>> Start

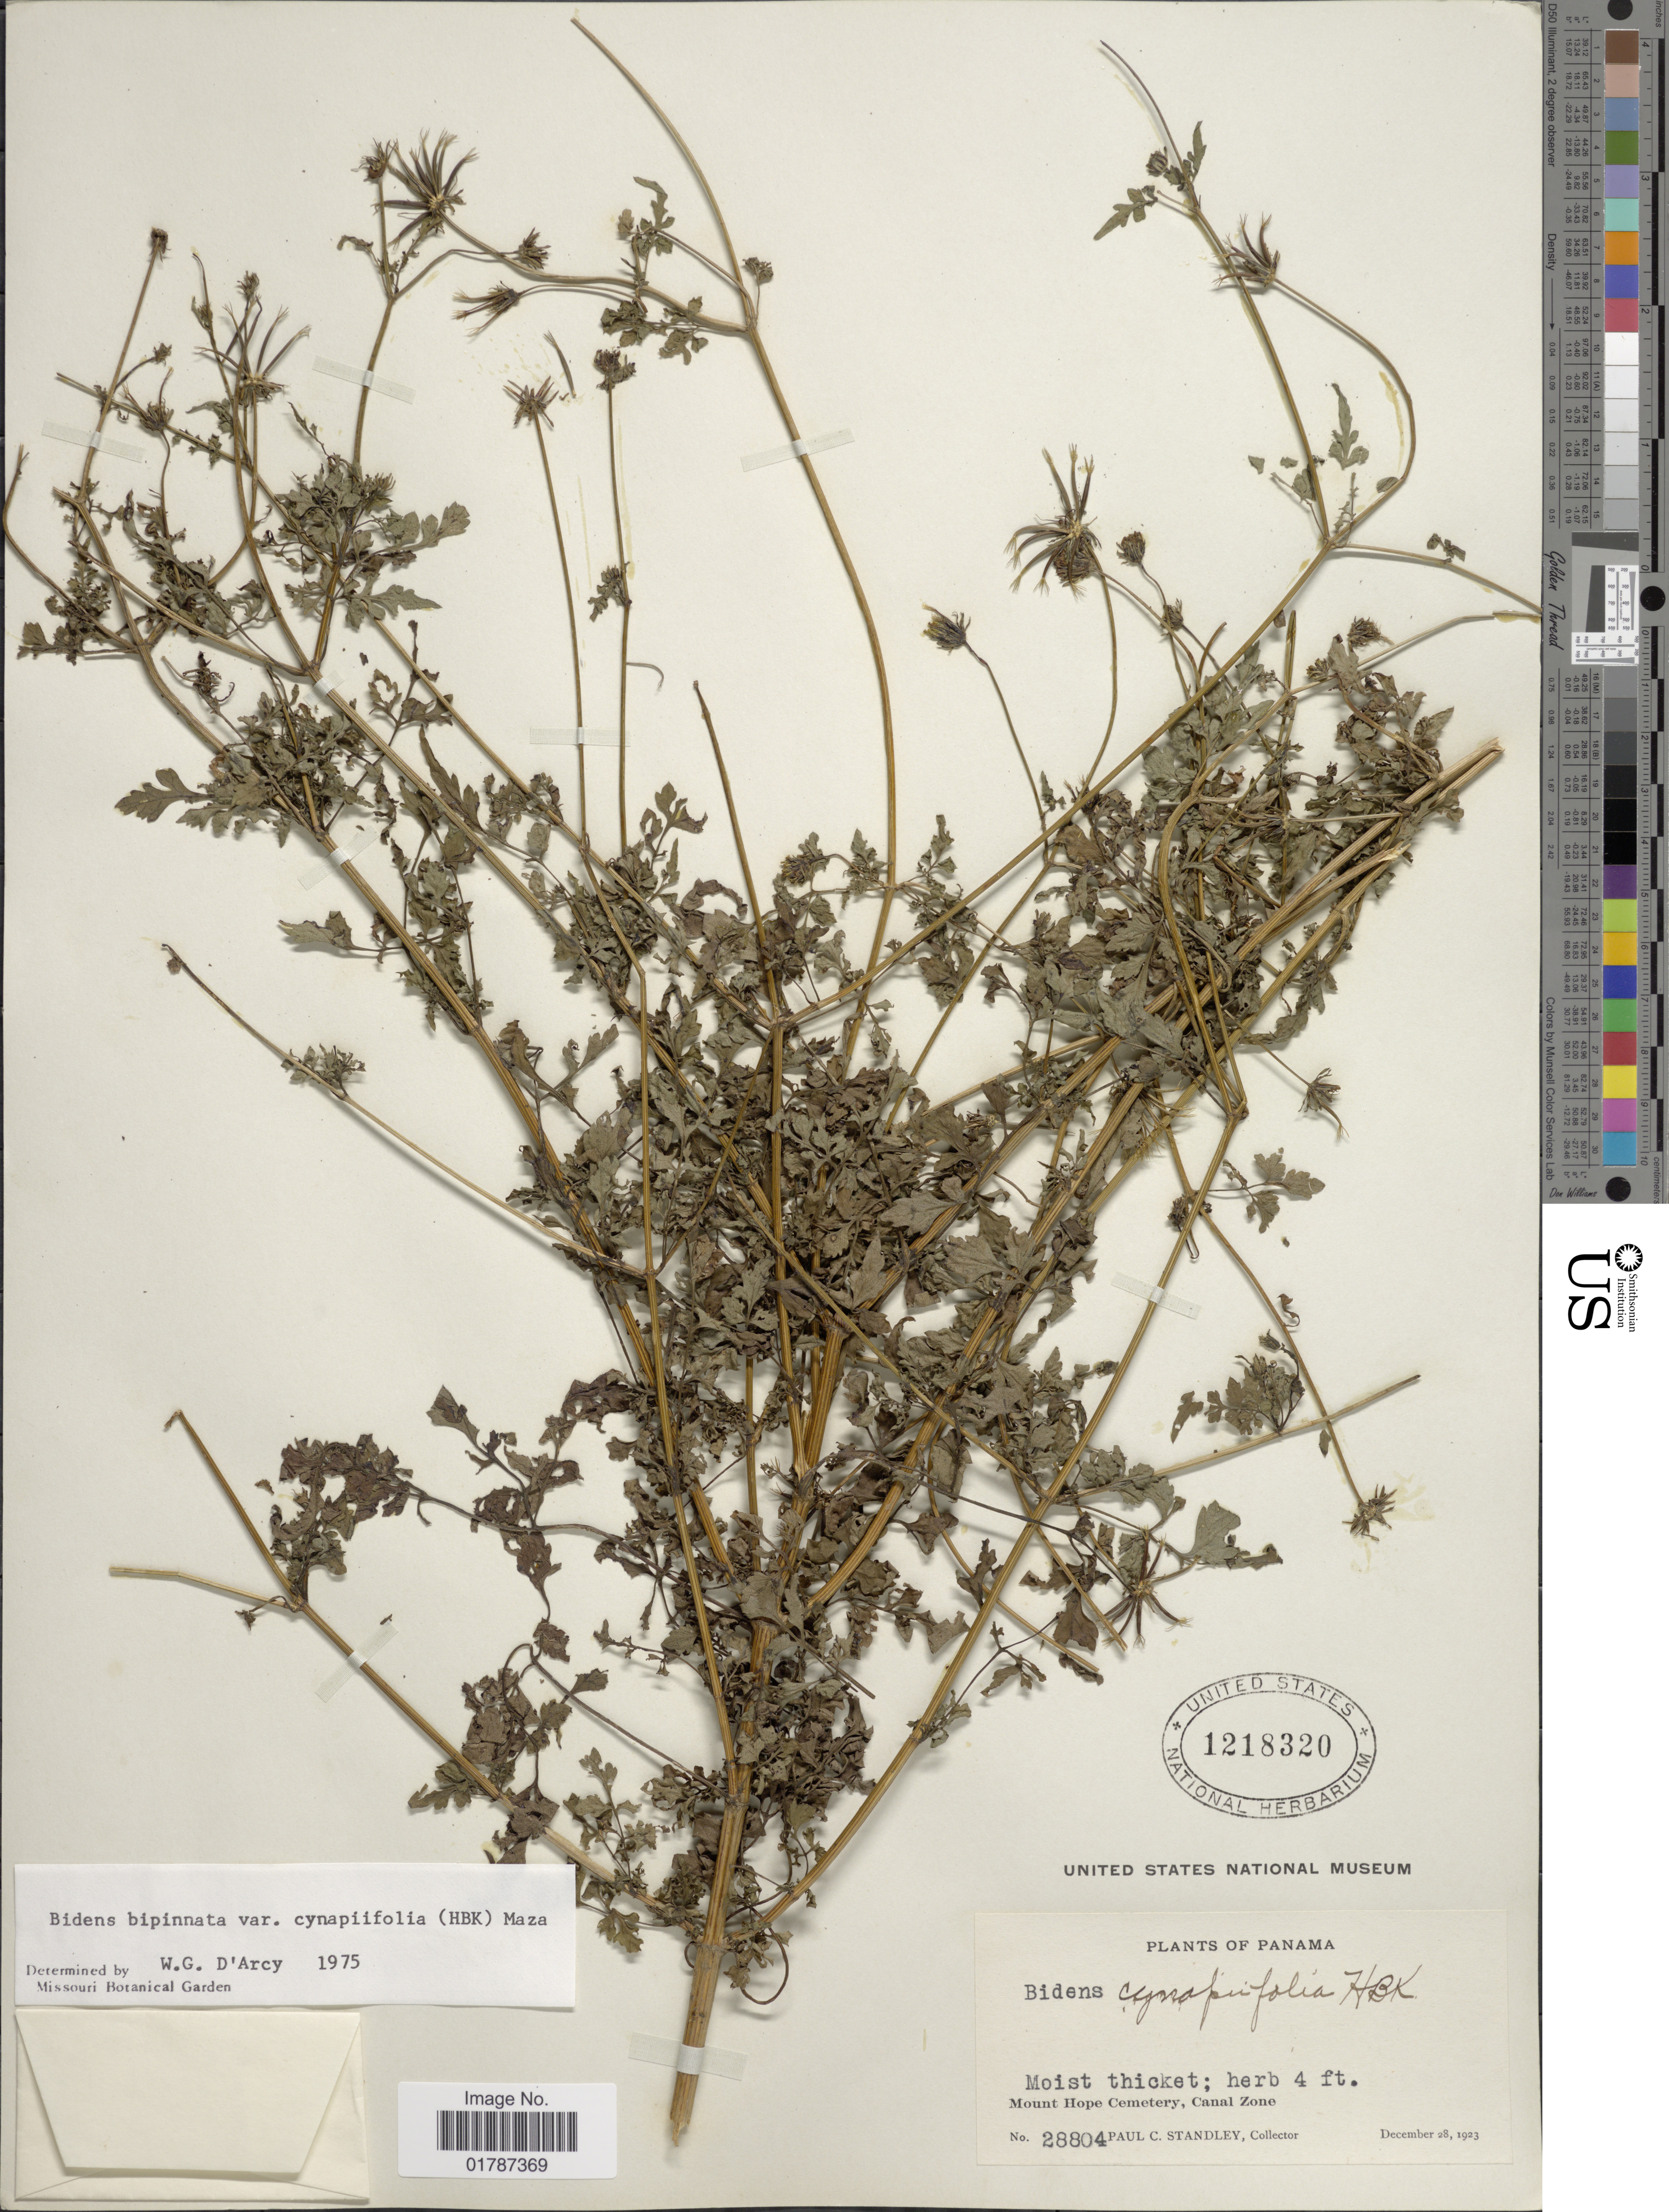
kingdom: Plantae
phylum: Tracheophyta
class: Magnoliopsida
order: Asterales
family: Asteraceae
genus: Bidens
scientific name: Bidens cynapifolia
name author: Kunth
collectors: P. C. Standley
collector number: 28804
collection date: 1923-12-28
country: Panama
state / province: Colón / Panamá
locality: Mount Hope Cemetery, Canal Zone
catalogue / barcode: US 1218320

>> End

▸ Set task
Please format every line of the items above as a numbered list, skipping blank lines and leaving the pictures out.

▸ Completed exercise
1. kingdom: Plantae
2. phylum: Tracheophyta
3. class: Magnoliopsida
4. order: Asterales
5. family: Asteraceae
6. genus: Bidens
7. scientific name: Bidens cynapifolia
8. name author: Kunth
9. collectors: P. C. Standley
10. collector number: 28804
11. collection date: 1923-12-28
12. country: Panama
13. state / province: Colón / Panamá
14. locality: Mount Hope Cemetery, Canal Zone
15. catalogue / barcode: US 1218320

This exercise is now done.